I inspected the TX2 connector - any damage is not visible.
I tried using external oscillator as the clock source - still the same issue.

I have following questions:

  1. Do you have idea what could cause this kind of failure? Could it be that the TX2s are damaged?
  2. Is there any way to debug data quality of the MIPI signals on the TX2?
  3. Is there any way to fine tune the CSI peripheral? I am using cli_settletime = “0”, so the kernel calculates the value itself (cli_settletime=23 in my case)

I will appreciate your help.

Thank you.

ECC and CRC error should be the sensor output package header without ECC or CRC check.
Should be better consult with vendor.

I am using exactly the same camera module for tests, and one group of TX2 fails, the other does not fail. Camera sensor should be OK, as otherwise it would generate errors on all of the TX2s, right?

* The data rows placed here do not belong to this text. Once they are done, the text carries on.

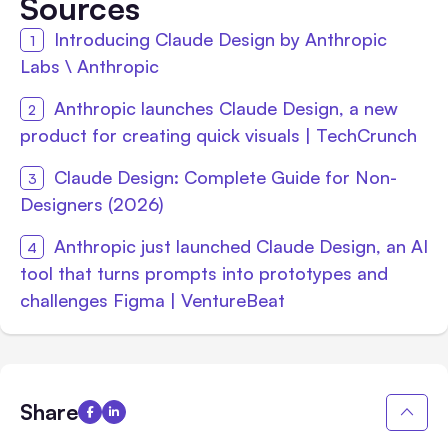
Sources
Introducing Claude Design by Anthropic
Labs \ Anthropic
Anthropic launches Claude Design, a new
product for creating quick visuals | TechCrunch
Claude Design: Complete Guide for Non-
Designers (2026)
Anthropic just launched Claude Design, an AI
tool that turns prompts into prototypes and
challenges Figma | VentureBeat
Share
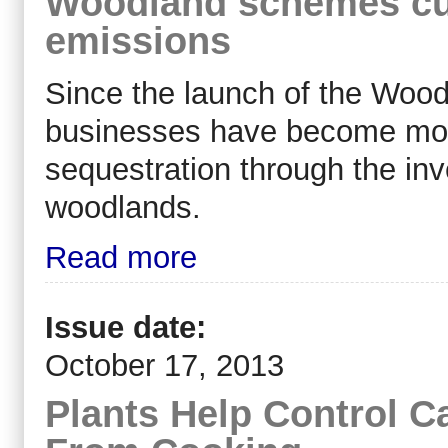
Woodland schemes cu
emissions
Since the launch of the Woo
businesses have become more
sequestration through the in
woodlands.
Read more
Issue date:
October 17, 2013
Plants Help Control C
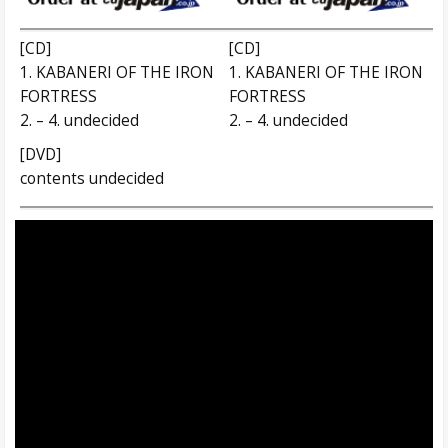
[CD]
[CD]
1. KABANERI OF THE IRON
1. KABANERI OF THE IRON
FORTRESS
FORTRESS
2. – 4. undecided
2. – 4. undecided
[DVD]
contents undecided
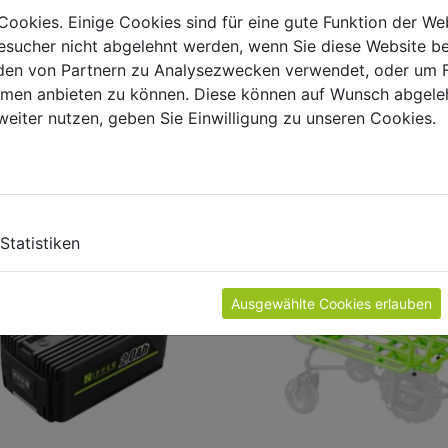
Cookies. Einige Cookies sind für eine gute Funktion der W
sucher nicht abgelehnt werden, wenn Sie diese Website b
en von Partnern zu Analysezwecken verwendet, oder um 
ormen anbieten zu können. Diese können auf Wunsch abgele
weiter nutzen, geben Sie Einwilligung zu unseren Cookies.
ODUCT ACCESSORIES
Statistiken
Ausgewählte Cookies erlauben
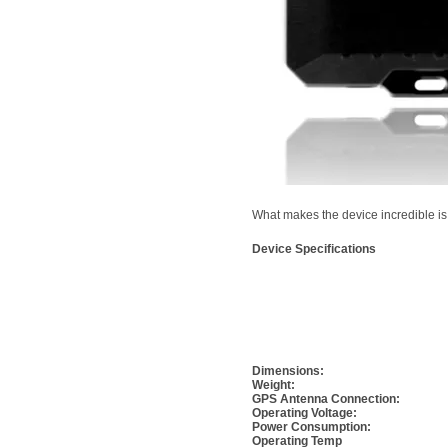
What makes the device incredible i
Device Specifications
Dimensions:
Weight:
GPS Antenna Connection:
Operating Voltage:
Power Consumption:
Operating Temp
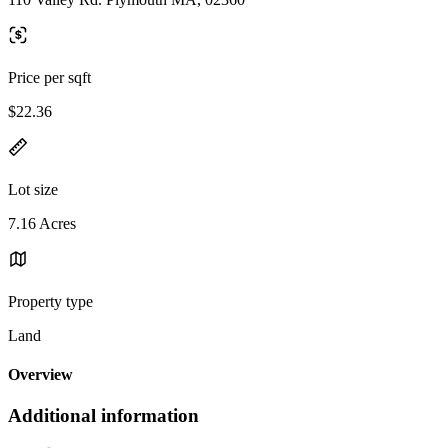
Price per sqft
$22.36
Lot size
7.16 Acres
Property type
Land
Overview
Additional information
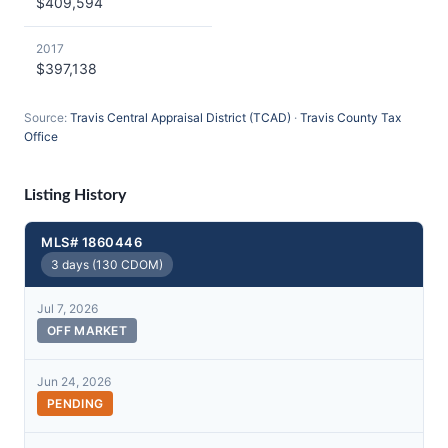
$409,594
2017
$397,138
Source:
Travis Central Appraisal District (TCAD)
·
Travis County Tax
Office
Listing History
MLS# 1860446
3 days (130 CDOM)
Jul 7, 2026
OFF MARKET
Jun 24, 2026
PENDING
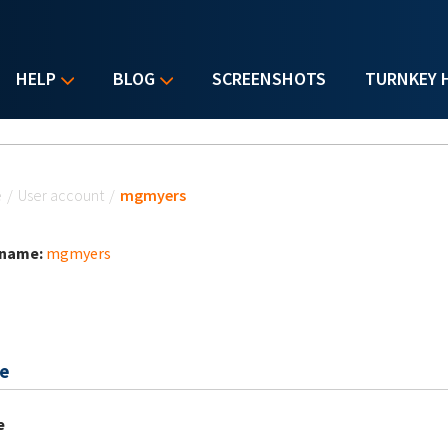
HELP
BLOG
SCREENSHOTS
TURNKEY 
u are here
e
/
User account
/
mgmyers
 name:
mgmyers
e
e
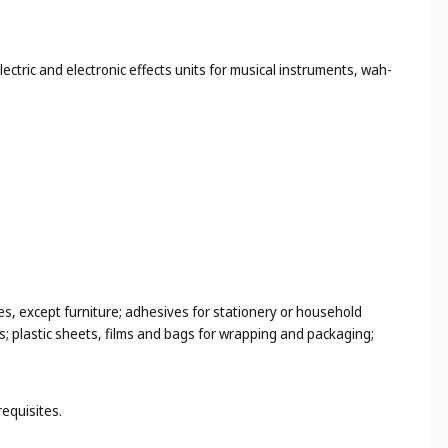
ectric and electronic effects units for musical instruments, wah-
es, except furniture; adhesives for stationery or household
s; plastic sheets, films and bags for wrapping and packaging;
requisites.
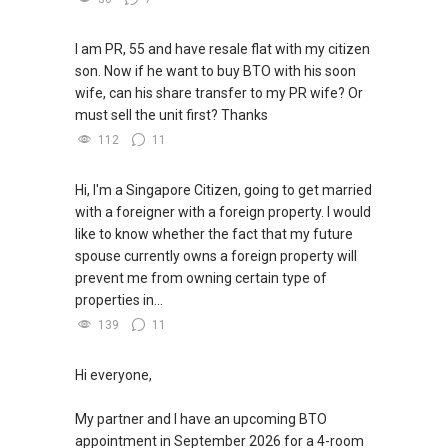
I am PR, 55 and have resale flat with my citizen
son. Now if he want to buy BTO with his soon
wife, can his share transfer to my PR wife? Or
must sell the unit first? Thanks
112
11
Hi, I'm a Singapore Citizen, going to get married
with a foreigner with a foreign property. I would
like to know whether the fact that my future
spouse currently owns a foreign property will
prevent me from owning certain type of
properties in...
139
11
Hi everyone,
My partner and I have an upcoming BTO
appointment in September 2026 for a 4-room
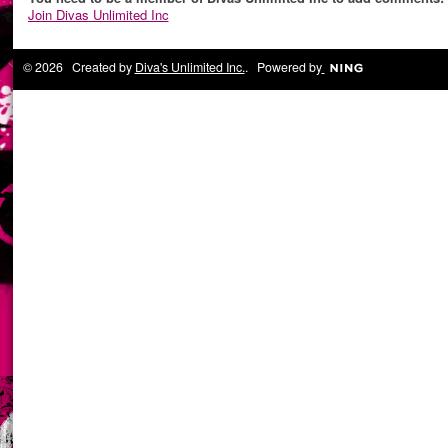
Join Divas Unlimited Inc
© 2026 Created by
Diva's Unlimited Inc.
. Powered by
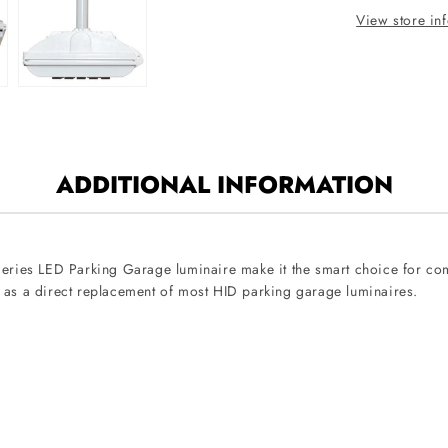
120V-
View store in
277V
ADDITIONAL INFORMATION
D-Series LED Parking Garage luminaire make it the smart choice for c
 as a direct replacement of most HID parking garage luminaires.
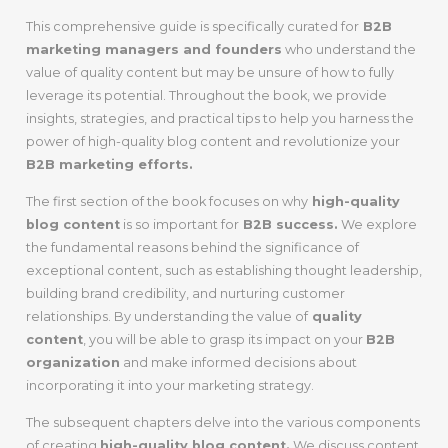
This comprehensive guide is specifically curated for
B2B
marketing managers and founders
who understand the
value of quality content but may be unsure of how to fully
leverage its potential. Throughout the book, we provide
insights, strategies, and practical tips to help you harness the
power of high-quality blog content and revolutionize your
B2B marketing efforts.
The first section of the book focuses on why
high-quality
blog content
is so important for
B2B success.
We explore
the fundamental reasons behind the significance of
exceptional content, such as establishing thought leadership,
building brand credibility, and nurturing customer
relationships. By understanding the value of
quality
content
, you will be able to grasp its impact on your
B2B
organization
and make informed decisions about
incorporating it into your marketing strategy.
The subsequent chapters delve into the various components
of creating
high-quality blog content.
We discuss content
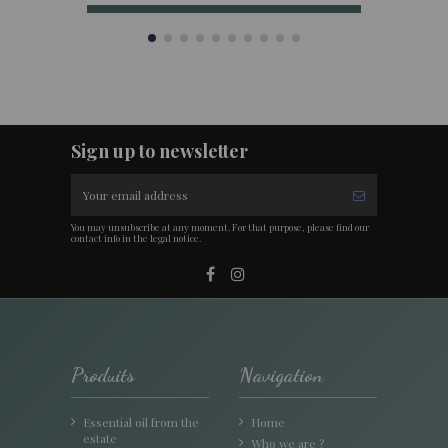
Sign up to newsletter
You may unsubscribe at any moment. For that purpose, please find our
contact info in the legal notice.
Produits
Navigation
Essential oil from the
Home
estate
Who we are ?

Yes, TX2 and Xavier have the ECC/CRC checking, but Nano and TX1 didn’t.

TX2s are the only modules that I use for testing. 10 TX2 modules show errors, the other 10 TX2 modules do not show errors.

Camera modules and carrier boards were the same for both group of TX2 modules.

Wow, sound like signal quality problem. What’s if configure the sensor as discontinuous mode or continuous mode.

I configured the sensor in discontinuous_clk mode (before it was set to “no”).

Errors are now much less frequent. Do you have any ideas what could be the root cause of this problem? Can some frames be lost in discontinuous clock mode? Why less errors are detected in this configuration?

Thanks

This kind of symptom should be the sensor REG setting or HW problem.